▶ [WORK ITEM] Below are the records; how many of their lines contain "personId"? Reply only with that figure.

DATA SHOWN below:

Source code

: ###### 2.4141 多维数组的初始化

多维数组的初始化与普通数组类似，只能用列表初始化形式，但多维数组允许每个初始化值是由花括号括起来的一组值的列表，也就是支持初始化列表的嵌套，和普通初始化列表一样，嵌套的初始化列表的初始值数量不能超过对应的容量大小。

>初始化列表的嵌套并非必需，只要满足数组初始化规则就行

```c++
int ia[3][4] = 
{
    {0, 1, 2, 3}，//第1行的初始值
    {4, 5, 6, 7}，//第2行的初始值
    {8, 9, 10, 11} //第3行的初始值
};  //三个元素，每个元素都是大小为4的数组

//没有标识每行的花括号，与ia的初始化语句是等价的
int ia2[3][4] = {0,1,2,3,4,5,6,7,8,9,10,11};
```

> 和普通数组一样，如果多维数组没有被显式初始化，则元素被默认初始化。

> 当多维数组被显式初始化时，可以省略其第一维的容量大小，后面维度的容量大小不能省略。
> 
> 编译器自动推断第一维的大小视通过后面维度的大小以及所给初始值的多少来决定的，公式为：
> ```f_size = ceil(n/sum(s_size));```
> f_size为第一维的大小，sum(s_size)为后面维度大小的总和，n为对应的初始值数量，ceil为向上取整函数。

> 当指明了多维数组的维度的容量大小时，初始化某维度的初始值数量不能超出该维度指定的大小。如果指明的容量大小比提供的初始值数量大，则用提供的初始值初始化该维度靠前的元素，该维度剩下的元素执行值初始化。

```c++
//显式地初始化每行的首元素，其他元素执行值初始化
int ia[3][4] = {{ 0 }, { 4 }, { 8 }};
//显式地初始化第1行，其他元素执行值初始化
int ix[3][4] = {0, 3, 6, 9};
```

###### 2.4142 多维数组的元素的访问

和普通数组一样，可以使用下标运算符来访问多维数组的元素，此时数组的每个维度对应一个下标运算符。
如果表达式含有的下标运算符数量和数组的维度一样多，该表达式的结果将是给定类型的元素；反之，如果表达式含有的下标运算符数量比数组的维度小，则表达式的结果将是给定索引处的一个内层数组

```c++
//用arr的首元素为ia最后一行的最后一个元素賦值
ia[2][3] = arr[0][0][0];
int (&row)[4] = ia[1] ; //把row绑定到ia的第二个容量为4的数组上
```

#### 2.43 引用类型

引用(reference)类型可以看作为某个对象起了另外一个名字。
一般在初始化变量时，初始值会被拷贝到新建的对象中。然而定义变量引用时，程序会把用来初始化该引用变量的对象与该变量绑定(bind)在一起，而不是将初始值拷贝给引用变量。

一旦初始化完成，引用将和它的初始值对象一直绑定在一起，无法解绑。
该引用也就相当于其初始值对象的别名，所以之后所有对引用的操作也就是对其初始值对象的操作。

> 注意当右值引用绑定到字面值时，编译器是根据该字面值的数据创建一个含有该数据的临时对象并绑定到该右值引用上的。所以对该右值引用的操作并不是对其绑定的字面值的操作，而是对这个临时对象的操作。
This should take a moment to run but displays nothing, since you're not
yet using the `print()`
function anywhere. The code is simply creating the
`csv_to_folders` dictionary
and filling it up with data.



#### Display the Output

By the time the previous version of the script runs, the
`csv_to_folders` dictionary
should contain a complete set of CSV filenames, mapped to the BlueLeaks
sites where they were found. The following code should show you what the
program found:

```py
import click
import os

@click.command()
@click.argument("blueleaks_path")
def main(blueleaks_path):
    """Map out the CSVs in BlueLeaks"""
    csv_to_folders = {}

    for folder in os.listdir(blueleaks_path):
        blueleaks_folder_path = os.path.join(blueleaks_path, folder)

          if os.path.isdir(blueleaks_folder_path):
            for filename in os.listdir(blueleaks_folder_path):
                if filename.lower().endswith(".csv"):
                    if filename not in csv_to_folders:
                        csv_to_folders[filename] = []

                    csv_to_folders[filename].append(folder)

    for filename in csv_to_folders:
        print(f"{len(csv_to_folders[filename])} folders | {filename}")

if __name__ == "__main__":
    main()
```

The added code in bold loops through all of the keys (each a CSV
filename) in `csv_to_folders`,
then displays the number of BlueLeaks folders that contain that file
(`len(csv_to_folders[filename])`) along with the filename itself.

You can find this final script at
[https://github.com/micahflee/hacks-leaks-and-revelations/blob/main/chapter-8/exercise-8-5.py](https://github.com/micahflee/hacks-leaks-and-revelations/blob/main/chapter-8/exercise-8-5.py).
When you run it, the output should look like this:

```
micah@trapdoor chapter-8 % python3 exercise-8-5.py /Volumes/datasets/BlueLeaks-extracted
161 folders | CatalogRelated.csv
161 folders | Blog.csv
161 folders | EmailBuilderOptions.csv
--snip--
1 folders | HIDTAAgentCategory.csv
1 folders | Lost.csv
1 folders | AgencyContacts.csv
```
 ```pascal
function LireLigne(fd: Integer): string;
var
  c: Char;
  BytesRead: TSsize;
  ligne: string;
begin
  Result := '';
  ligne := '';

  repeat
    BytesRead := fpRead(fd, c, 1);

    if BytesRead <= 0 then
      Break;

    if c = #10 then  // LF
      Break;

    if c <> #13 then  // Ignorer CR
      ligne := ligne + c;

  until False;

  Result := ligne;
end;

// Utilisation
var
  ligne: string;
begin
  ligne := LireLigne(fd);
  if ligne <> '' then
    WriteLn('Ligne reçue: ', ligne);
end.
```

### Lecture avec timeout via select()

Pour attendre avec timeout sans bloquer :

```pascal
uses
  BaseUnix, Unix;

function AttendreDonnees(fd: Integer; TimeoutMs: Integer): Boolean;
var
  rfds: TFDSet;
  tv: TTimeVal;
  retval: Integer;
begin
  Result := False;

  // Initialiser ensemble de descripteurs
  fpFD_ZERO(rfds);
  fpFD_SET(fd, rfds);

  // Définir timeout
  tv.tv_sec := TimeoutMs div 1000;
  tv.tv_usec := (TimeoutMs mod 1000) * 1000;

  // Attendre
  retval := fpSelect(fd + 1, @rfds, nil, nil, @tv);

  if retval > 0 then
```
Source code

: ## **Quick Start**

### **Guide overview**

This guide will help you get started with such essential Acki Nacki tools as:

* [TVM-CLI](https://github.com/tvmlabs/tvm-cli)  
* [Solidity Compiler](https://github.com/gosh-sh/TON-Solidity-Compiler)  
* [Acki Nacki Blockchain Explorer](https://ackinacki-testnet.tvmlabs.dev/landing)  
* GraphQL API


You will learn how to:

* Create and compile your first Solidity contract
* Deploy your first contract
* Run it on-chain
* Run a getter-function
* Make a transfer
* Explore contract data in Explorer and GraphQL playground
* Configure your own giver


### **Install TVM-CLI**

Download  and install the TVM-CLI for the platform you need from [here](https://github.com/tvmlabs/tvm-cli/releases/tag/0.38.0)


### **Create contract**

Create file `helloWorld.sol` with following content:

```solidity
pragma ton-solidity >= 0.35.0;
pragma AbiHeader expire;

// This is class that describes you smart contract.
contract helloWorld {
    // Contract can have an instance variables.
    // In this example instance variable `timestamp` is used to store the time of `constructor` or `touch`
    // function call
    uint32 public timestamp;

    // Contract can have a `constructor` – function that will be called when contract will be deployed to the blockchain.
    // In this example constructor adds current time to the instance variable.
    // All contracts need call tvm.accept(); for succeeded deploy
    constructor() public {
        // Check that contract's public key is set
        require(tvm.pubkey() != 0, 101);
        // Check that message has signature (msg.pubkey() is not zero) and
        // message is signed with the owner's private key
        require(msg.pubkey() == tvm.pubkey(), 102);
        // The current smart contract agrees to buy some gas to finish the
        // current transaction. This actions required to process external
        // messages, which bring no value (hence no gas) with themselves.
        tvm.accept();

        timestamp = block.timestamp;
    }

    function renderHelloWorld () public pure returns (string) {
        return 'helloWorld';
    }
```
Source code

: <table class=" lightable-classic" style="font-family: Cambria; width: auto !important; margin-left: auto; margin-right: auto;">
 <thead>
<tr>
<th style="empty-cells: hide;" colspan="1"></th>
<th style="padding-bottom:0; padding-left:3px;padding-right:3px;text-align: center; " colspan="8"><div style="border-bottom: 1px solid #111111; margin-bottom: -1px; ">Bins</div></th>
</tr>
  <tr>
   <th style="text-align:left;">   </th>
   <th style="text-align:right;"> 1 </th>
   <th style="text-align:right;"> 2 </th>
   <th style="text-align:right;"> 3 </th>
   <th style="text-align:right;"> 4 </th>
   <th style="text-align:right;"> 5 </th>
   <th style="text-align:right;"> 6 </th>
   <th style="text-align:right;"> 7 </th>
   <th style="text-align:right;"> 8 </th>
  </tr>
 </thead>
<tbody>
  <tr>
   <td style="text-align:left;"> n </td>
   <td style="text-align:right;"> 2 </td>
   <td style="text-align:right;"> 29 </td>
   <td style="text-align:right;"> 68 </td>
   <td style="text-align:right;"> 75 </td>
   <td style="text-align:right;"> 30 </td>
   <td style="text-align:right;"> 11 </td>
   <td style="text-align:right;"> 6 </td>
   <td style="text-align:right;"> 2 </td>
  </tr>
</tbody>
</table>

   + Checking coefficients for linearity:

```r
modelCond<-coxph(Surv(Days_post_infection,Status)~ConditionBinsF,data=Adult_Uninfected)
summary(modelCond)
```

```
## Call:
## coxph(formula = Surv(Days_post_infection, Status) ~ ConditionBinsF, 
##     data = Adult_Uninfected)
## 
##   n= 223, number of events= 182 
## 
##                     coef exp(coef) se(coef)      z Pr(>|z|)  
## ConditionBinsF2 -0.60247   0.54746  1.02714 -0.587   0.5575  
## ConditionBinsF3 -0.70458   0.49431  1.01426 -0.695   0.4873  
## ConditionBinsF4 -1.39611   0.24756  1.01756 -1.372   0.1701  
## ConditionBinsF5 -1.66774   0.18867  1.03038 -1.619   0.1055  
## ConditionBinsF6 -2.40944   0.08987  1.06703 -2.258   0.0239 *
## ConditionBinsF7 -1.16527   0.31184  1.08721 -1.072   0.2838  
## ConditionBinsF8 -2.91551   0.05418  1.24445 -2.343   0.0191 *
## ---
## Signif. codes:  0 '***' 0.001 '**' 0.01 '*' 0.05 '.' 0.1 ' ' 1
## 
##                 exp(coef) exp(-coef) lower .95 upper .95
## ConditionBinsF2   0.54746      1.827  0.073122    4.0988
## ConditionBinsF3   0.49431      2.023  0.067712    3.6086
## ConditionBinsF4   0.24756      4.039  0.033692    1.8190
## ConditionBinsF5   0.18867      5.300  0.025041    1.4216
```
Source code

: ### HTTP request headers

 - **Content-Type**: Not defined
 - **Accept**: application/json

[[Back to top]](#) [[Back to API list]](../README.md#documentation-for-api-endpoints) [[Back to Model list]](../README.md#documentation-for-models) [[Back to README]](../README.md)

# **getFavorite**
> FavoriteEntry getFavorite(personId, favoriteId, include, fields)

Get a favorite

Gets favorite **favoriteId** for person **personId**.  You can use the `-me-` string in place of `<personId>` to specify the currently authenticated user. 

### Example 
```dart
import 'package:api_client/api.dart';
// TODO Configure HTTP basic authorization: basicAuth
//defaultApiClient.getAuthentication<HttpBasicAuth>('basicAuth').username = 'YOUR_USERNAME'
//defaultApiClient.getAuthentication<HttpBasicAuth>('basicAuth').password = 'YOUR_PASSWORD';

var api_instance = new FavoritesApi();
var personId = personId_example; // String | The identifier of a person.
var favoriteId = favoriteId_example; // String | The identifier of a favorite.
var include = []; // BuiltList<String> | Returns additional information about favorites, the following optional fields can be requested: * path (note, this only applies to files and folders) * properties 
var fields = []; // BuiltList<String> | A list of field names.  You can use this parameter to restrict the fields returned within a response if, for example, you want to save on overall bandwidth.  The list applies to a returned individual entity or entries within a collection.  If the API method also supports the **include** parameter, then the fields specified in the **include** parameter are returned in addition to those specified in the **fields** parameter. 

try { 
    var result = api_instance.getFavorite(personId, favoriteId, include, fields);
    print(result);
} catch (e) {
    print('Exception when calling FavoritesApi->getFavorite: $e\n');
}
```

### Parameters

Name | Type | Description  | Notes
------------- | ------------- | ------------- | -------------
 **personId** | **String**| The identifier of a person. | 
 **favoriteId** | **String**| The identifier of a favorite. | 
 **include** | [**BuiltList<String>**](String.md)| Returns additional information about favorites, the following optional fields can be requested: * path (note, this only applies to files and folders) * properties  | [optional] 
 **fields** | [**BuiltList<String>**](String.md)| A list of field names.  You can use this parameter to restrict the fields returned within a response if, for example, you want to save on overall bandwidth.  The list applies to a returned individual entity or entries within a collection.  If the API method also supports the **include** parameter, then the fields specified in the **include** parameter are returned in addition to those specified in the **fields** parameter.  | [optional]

End of DATA SHOWN.

▶ [TASK RESULT] 5